CI/CD

CI/CD stands for "Continuous Integration/Continuous Delivery."

Integration? Delivery?

The "integrating" and "delivering" being talked about here is of actual code that developers are writing.

At some point, all of the separate code from all of the separate developers' computers needs to come together. This is the "integration" part. All of their code is being integrated together.

Next, we have to build that code so that it can be sent to our website visitors. This process is called "bundling." The code that is shown to you as a web user isn't actually the code that someone originally wrote!

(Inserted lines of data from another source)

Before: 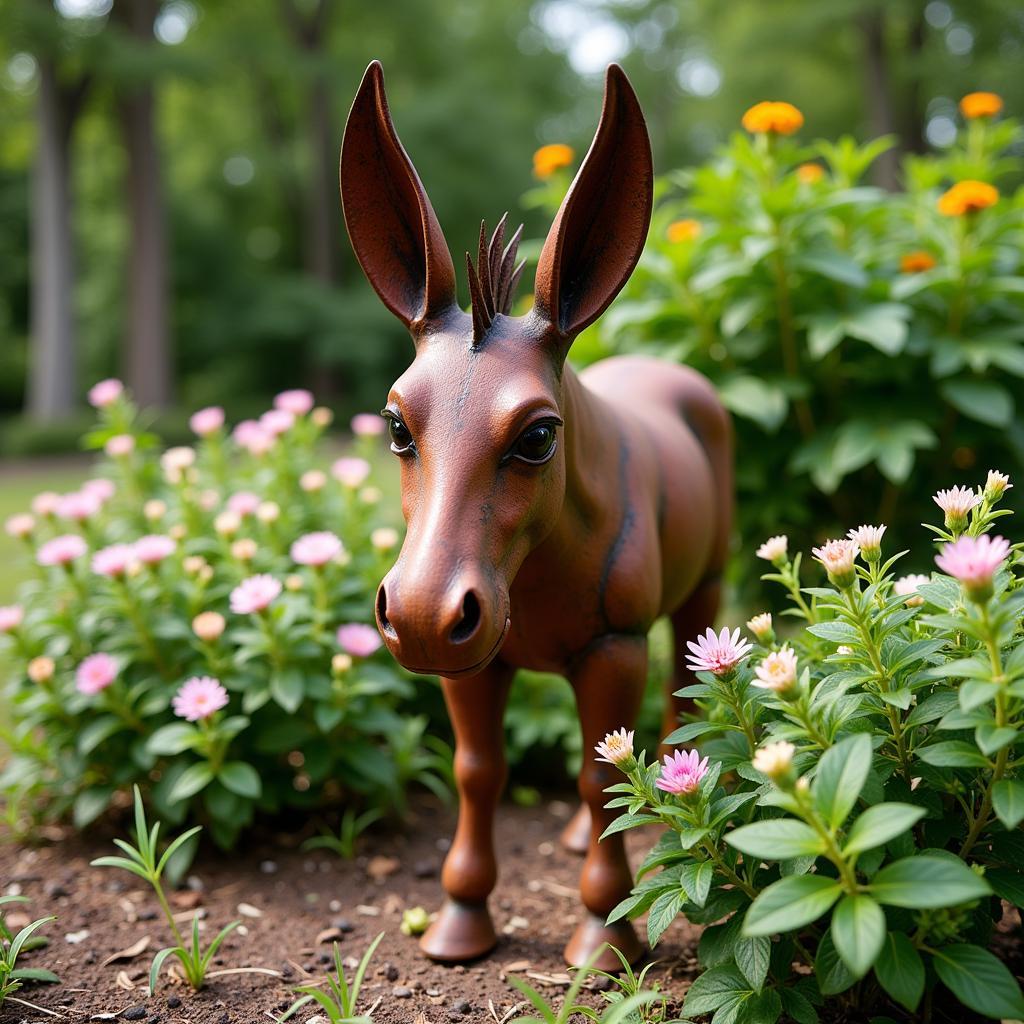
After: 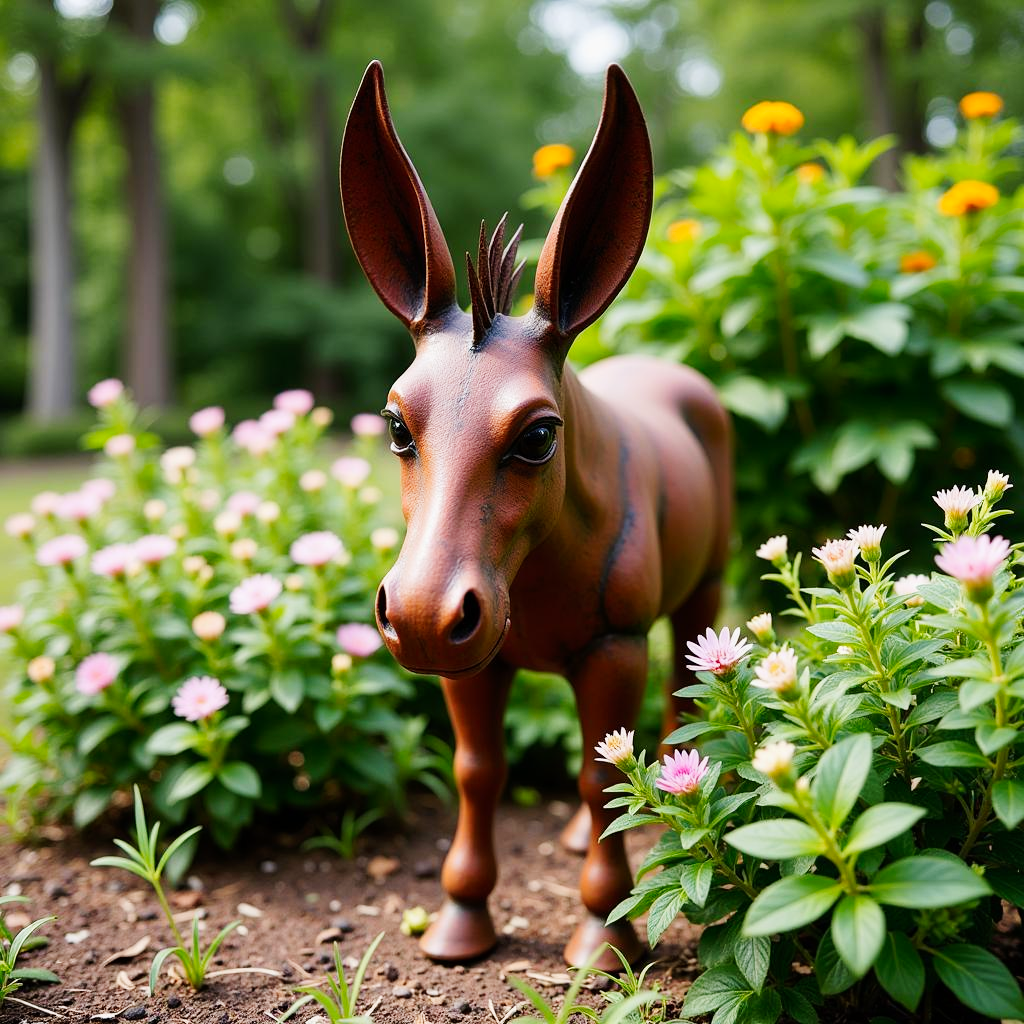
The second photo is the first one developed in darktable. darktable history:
tone curve: curves: ch0 [(0, 0) (0.071, 0.047) (0.266, 0.26) (0.491, 0.552) (0.753, 0.818) (1, 0.983)]; ch1 [(0, 0) (0.346, 0.307) (0.408, 0.369) (0.463, 0.443) (0.482, 0.493) (0.502, 0.5) (0.517, 0.518) (0.546, 0.587) (0.588, 0.643) (0.651, 0.709) (1, 1)]; ch2 [(0, 0) (0.346, 0.34) (0.434, 0.46) (0.485, 0.494) (0.5, 0.494) (0.517, 0.503) (0.535, 0.545) (0.583, 0.634) (0.625, 0.686) (1, 1)], preserve colors none
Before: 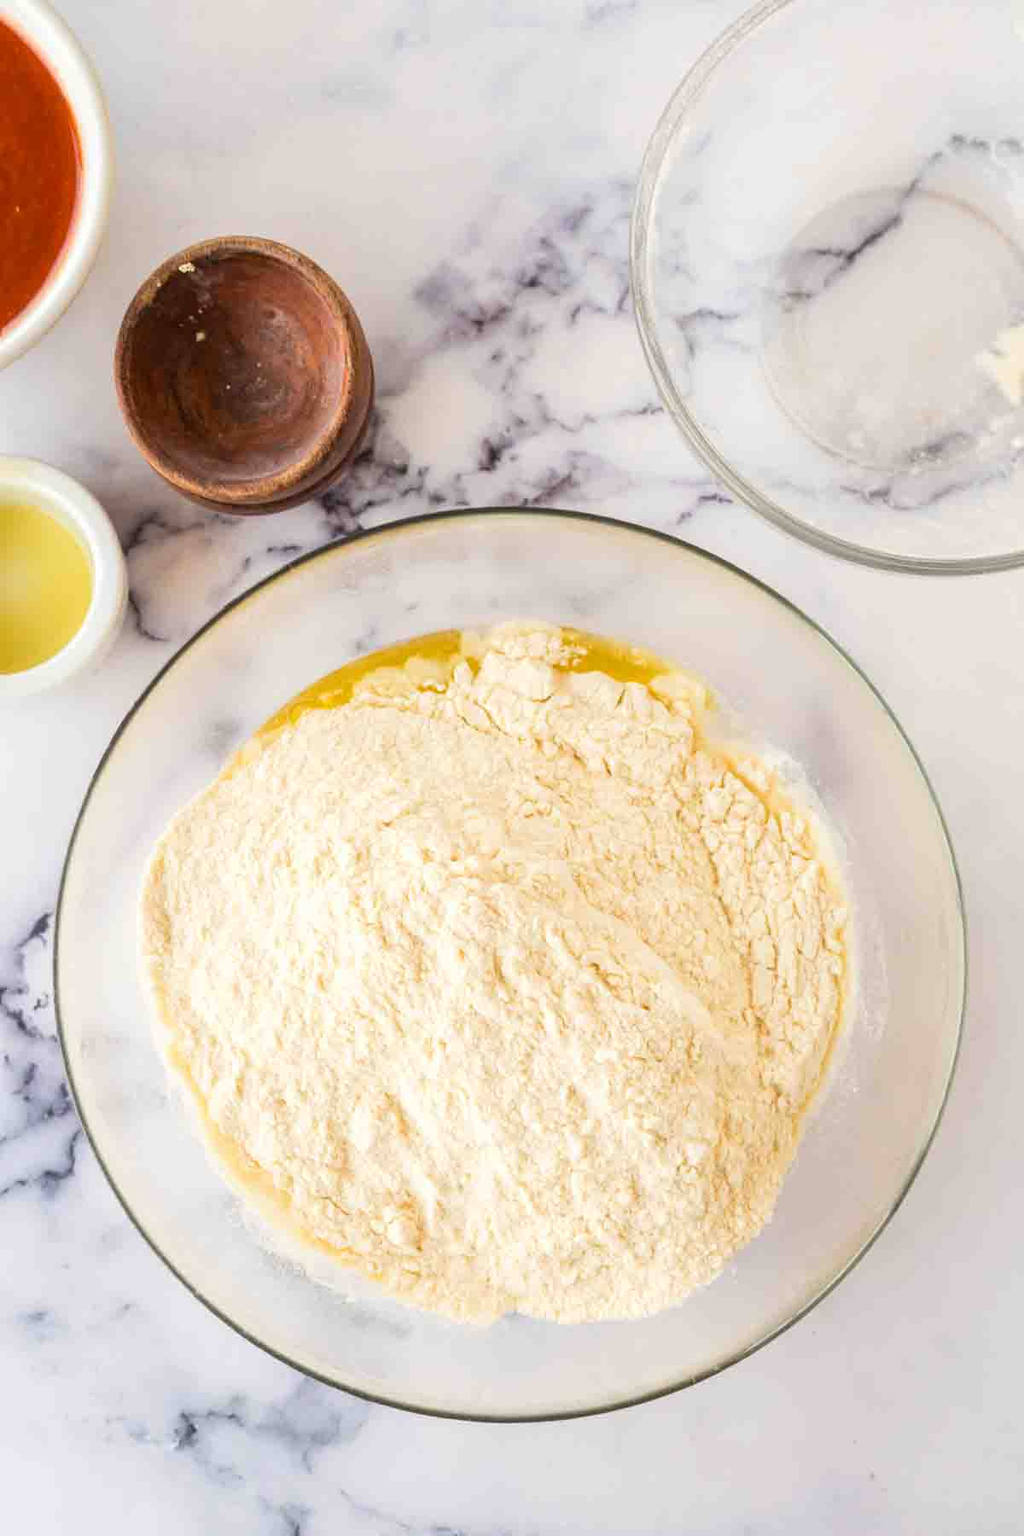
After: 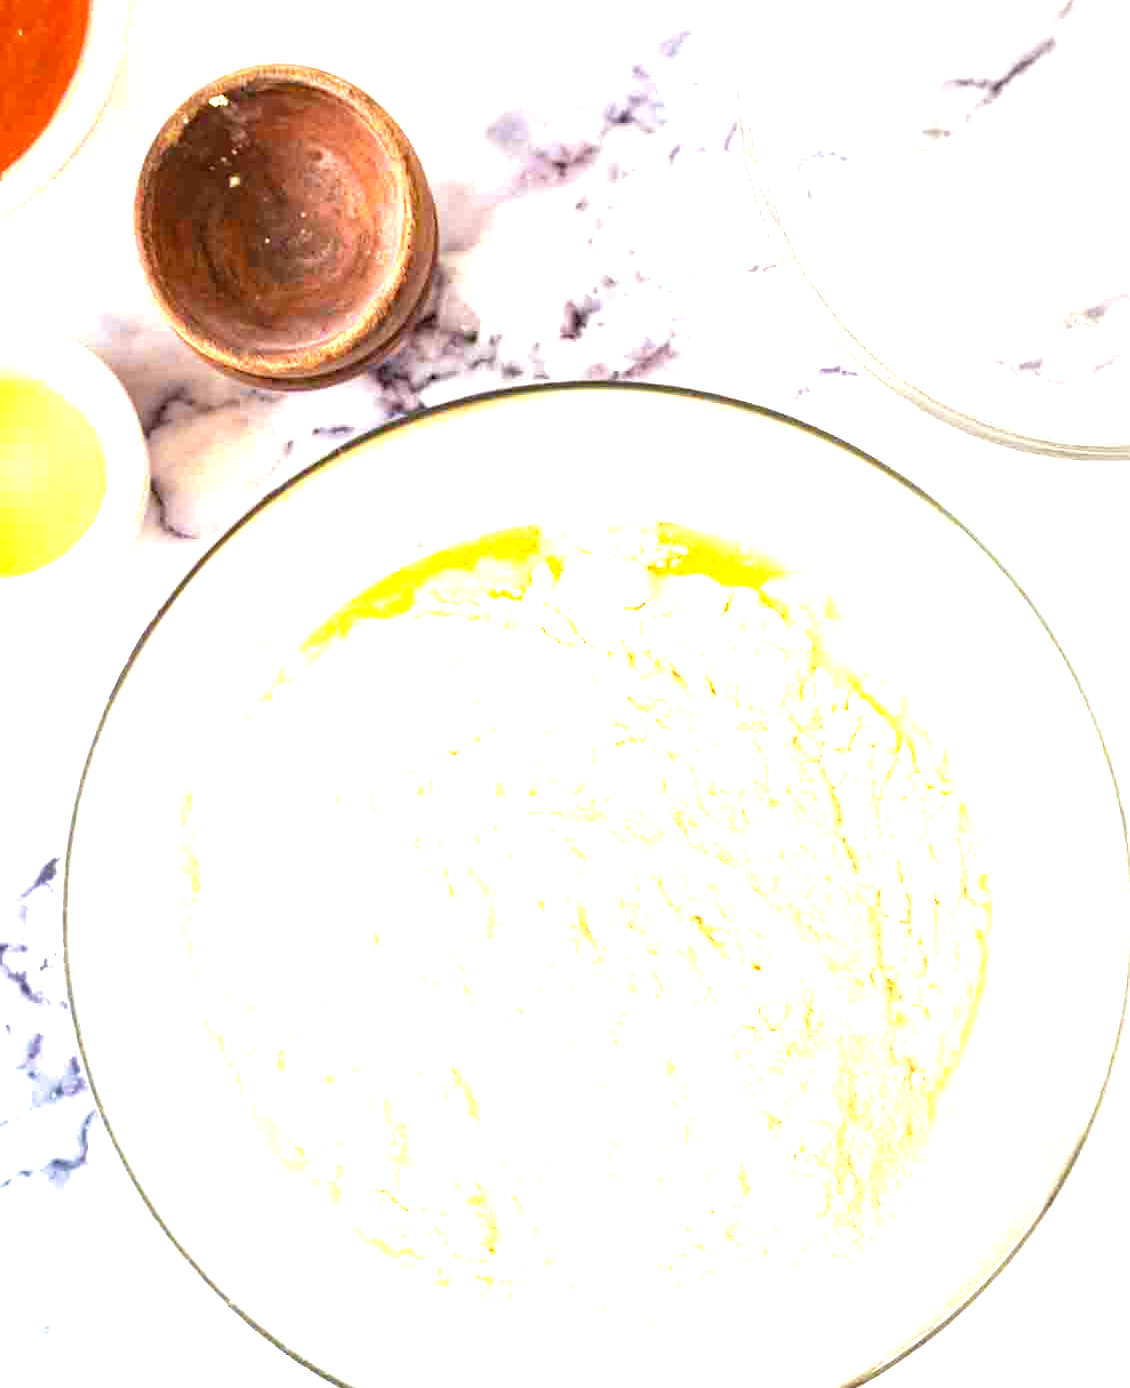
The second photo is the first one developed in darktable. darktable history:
haze removal: compatibility mode true
crop and rotate: angle 0.032°, top 11.808%, right 5.684%, bottom 10.969%
exposure: black level correction 0, exposure 1.384 EV, compensate exposure bias true, compensate highlight preservation false
velvia: strength 17.63%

Last, this code has to be delivered to you. It's a pretty major process to get code from a developer's computer to you as a user. This process is the "delivery" that we're talking about here.

Continuous?

Today's modern software building processes demand that changes and updates to code happen as quickly as possible. If I write code today and send it to production, I want to see it out in production today. Not in a few weeks.

However, I'm not the only one writing code. All of my teammates are and, depending on the size of our organization, hundreds or thousands of other developers may be doing the exact same thing as me. We all want to be able to continuously push our code to production as we write it.

The old way

This is compared to the old way of doing things. We all used to write code for a month and then, on a specific day, push all of our new code at the exact same time. We would push one gigantic ball of code to production instead of many small changes.